Communaute
14:51 28 novembre 2014 | mise à jour le: 28 novembre 2014 à 14:51 temps de lecture: 3 minutes

Tout a commencé ici, à Lac-à-la-Croix

RUE DES CRESPIEULS. Il y a six ans, fin novembre, William et Alexis découvrent des drôles de petites traces de pas dans la neige près de leur maison. Leur grand-père, Régis Tremblay, leur indique alors que ce sont des traces de lutins et que lui-même en a attrapé un alors qu’il était enfant. Il avait fabriqué un piège avec un sac de jute maintenu ouvert avec un bâton et dans lequel il avait déposé un morceau de chocolat. Les lutins sont des êtres gourmands et ne peuvent y résister. C’est là qu’ils se font attraper.

« L’idée m’est venue instantanément de répondre à mes petits-enfants que c’était des traces de lutins dans la neige. À la quincaillerie où je travaille, on avait commandé deux lutins pour le temps des Fêtes. Je les ai achetés et c’est ainsi qu’on leur a donné le nom d’Orion et Elta qui sont alors entrés dans l’imaginaire de William, Alexis, Léa et Nolan », raconte avec tendresse Régis Tremblay qui est à l’origine de cet engouement pour les lutins.

Pourquoi Lac-à-la-Croix?

Orion, âgé de 1000 ans, le plus vieux des lutins du père Noël et l’un de ses compagnons de la première heure, a déclenché ce processus magique.
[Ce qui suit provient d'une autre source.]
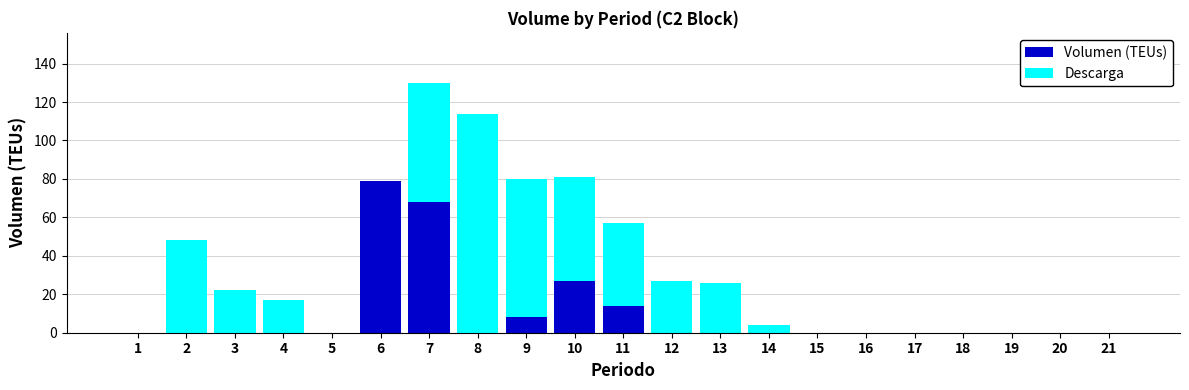

What is the highest value of the Descarga series?

79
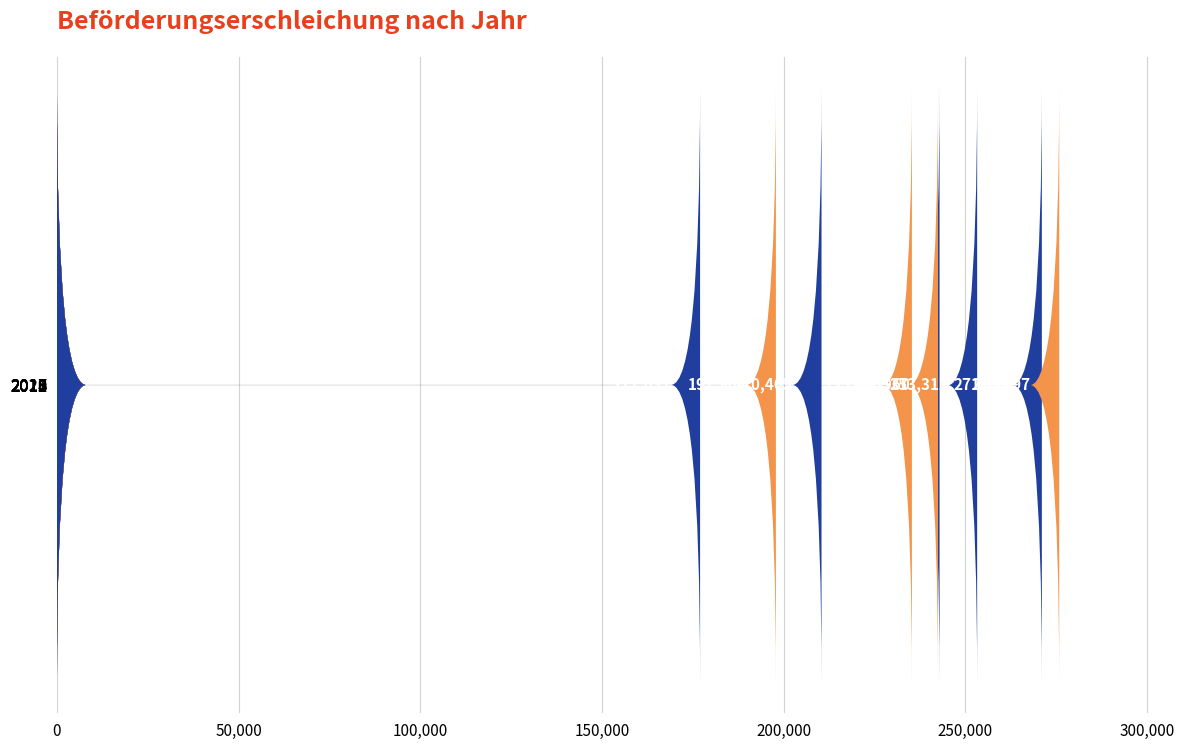

The chart shows a value of 189709 at 150,000. True or false?

False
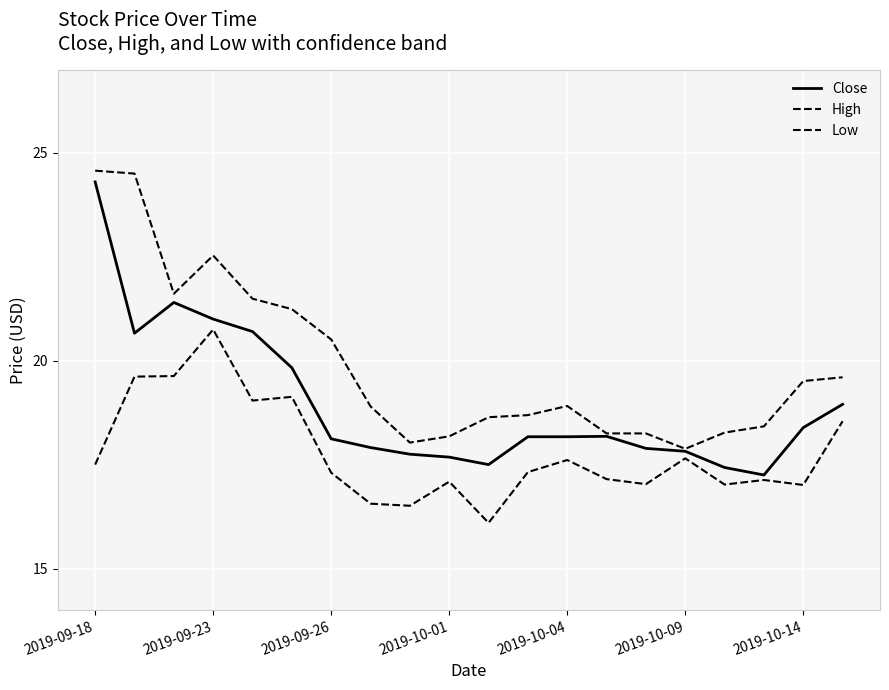

How many lines are shown in the chart?

3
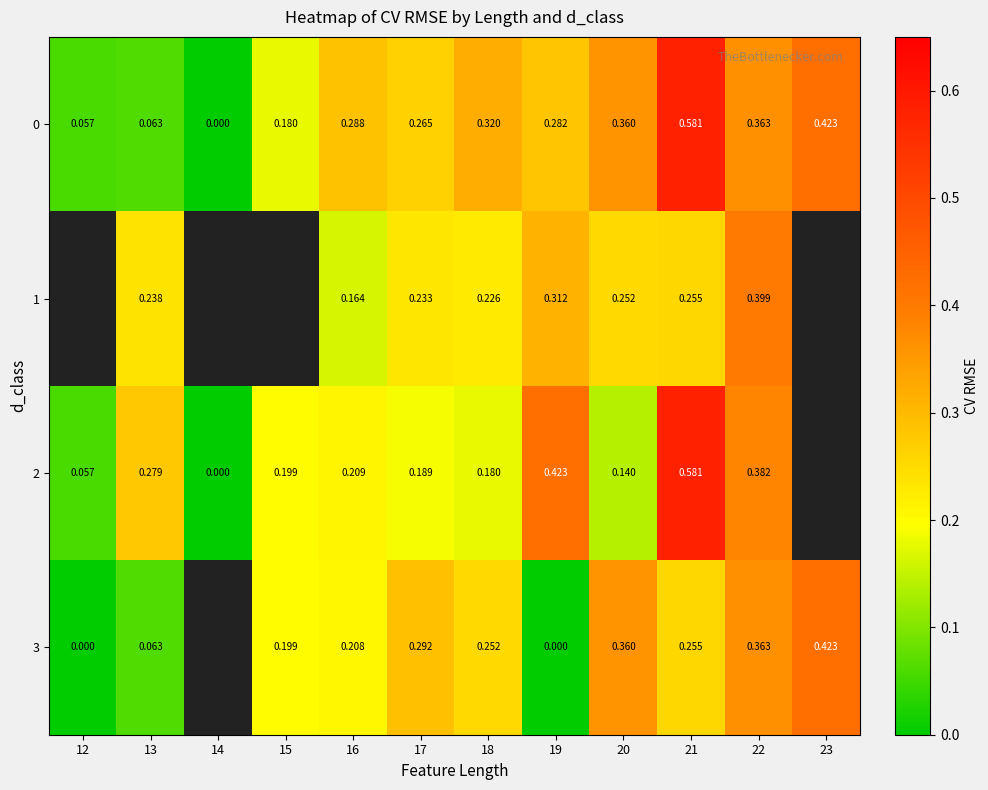

At which label does 0 reach its minimum?

14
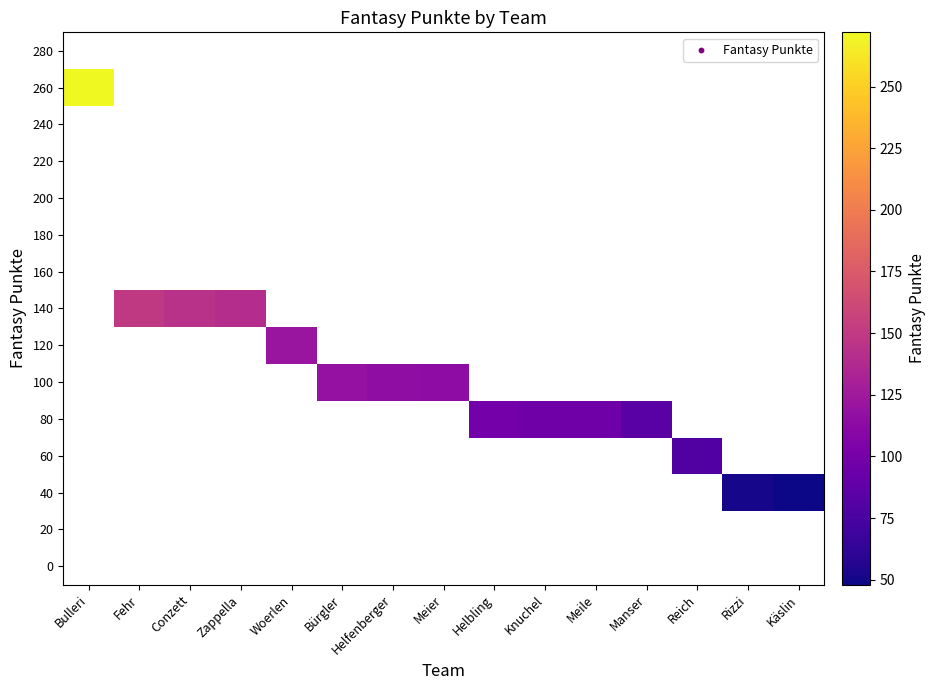

How many series are shown in this chart?

15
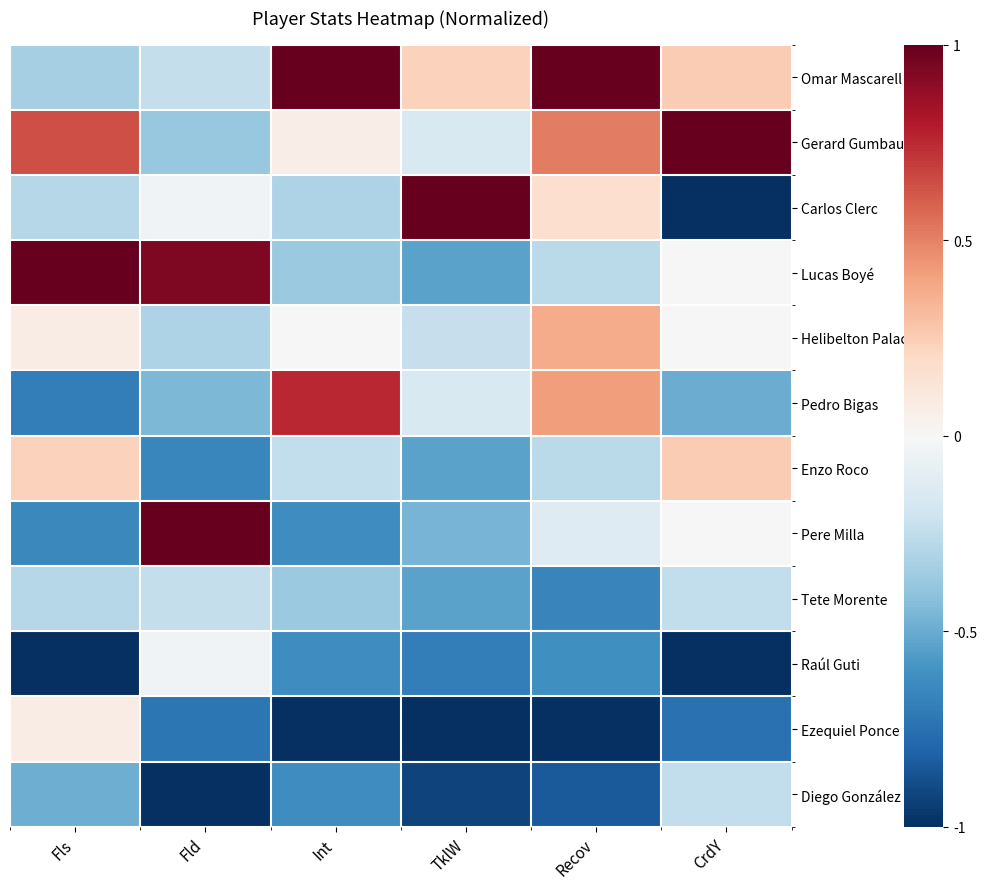

What is the total value across all series at Recov?

-1.3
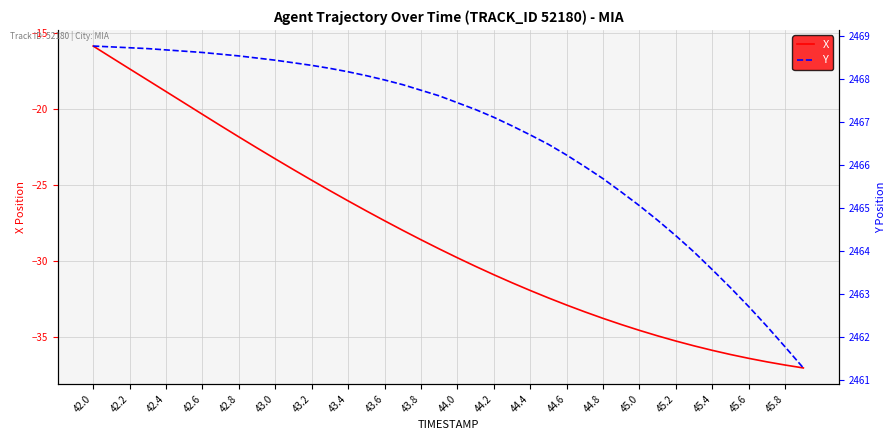

What is the highest value of the X series?

-15.9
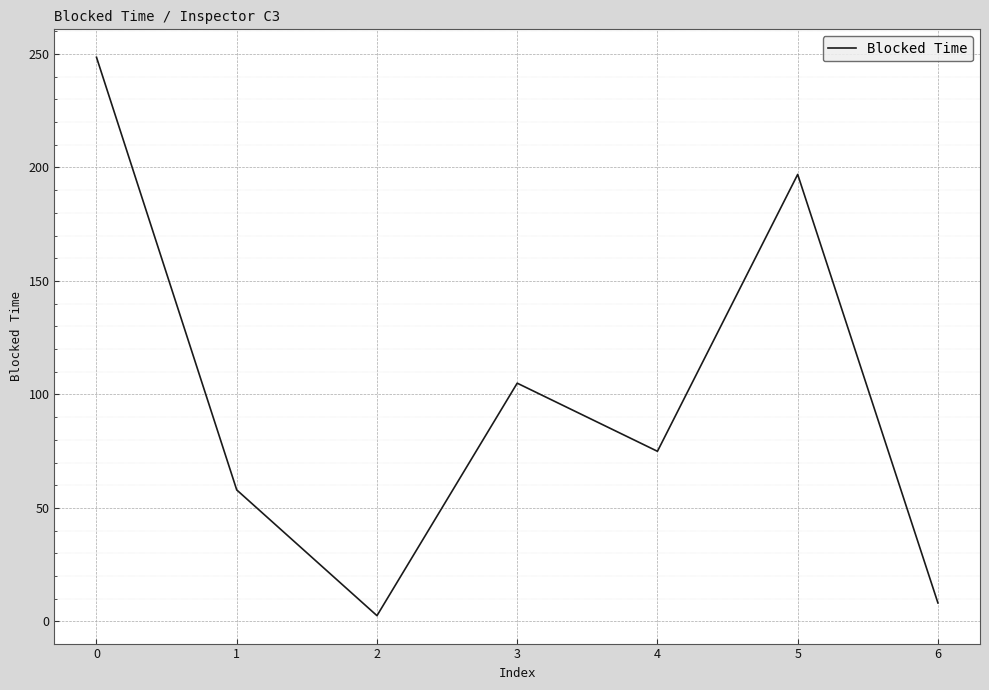

Rank the categories by value from lowest to highest.

2, 6, 1, 4, 3, 5, 0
Nous sommes à la mi-novembre et le travail en prévision de la distribution des cadeaux est terminé dans l’atelier du père Noël. S’ennuyant de voir des enfants et de les entendre rire, chanter et s’amuser, Orion demande la permission de visiter une maison remplie d’enfants.

« Je t’accorde cette permission, mais à deux conditions : tu devras être de retour auprès de moi et des autres lutins pour aider à la grande distribution lorsque sera venue la nuit de Noël. Tu devras également choisir un endroit où je pourrai facilement te retrouver en cas de besoin », lui dit alors le père Noël.

 

Ce dernier regarda la carte du monde. Paris ? Trop vaste. New-York ? Même problème. Montréal… encore trop gros.

Le Père Noël se souvint alors de ce petit village au Lac-Saint-Jean, où Bébé Lutin s’était perdu il y a bien longtemps.

En fait, Bébé Lutin avait été attrapé par le petit Régis Tremblay, mais il avait été relâché et était reparti rejoindre le père Noël le soir du 24 décembre pour la distribution des cadeaux.

Bébé Lutin s’était fabriqué des grelots avec des bleuets séchés et depuis ce temps, tous les lutins respectent cette tradition.

Régis Tremblay a conservé son cœur d’enfant et tout ce qu’il fait, c’est avant tout pour le plaisir des petits.